# Baptism before Matt 28



## Puritan Sailor (Sep 13, 2005)

John 4:
1 Therefore, when the Lord knew that the Pharisees had heard that Jesus made and baptized more disciples than John 2 (though Jesus Himself did not baptize, but His disciples), 


So, we have here an instance of Jesus, via His disciples, baptizing more disciples. What baptism was this? Since it occured before the great Commision was it John's baptism they continued? Or Trinitarian baptism? Or something else?


[Edited on 9-14-2005 by puritansailor]


----------



## WrittenFromUtopia (Sep 13, 2005)

Does baptism have to always refer to the "act" of baptism?


----------



## biblelighthouse (Sep 14, 2005)

> _Originally posted by WrittenFromUtopia_
> Does baptism have to always refer to the "act" of baptism?
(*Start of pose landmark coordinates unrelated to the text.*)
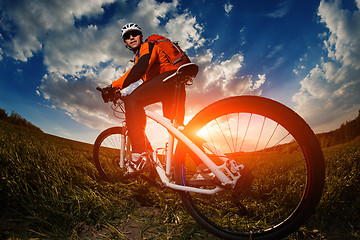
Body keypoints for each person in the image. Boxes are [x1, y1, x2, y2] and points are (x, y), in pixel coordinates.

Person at [107, 23, 186, 171]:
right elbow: (146, 80)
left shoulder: (148, 46)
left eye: (134, 34)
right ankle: (211, 167)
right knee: (178, 131)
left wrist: (113, 87)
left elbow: (140, 68)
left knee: (132, 101)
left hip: (169, 78)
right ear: (125, 42)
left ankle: (139, 155)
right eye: (127, 36)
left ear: (141, 36)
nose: (131, 38)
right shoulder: (141, 54)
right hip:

Maybe not in all contexts . . . but in John 3-4, it obviously does refer to the act of baptism. John 4:2 says that Christ's disciples were physically doing the baptisms themselves, even though John 4:1 (as well as John 3:22, 26) counts the baptisms as having been done by Christ. --- This kind of language makes no sense at all unless John is talking about actual physical acts of baptism. Jesus was the one baptizing, but the disciples were the human "delivery boys" carrying them out . . . much like the seal of a king may be used by the servant of a king, without losing its character of being the seal of the king himself.


----------



## C. Matthew McMahon (Feb 12, 2006)

I would say it was not John's baptism, but the same that the disciples would continue, and understand, in Matthew 28.


----------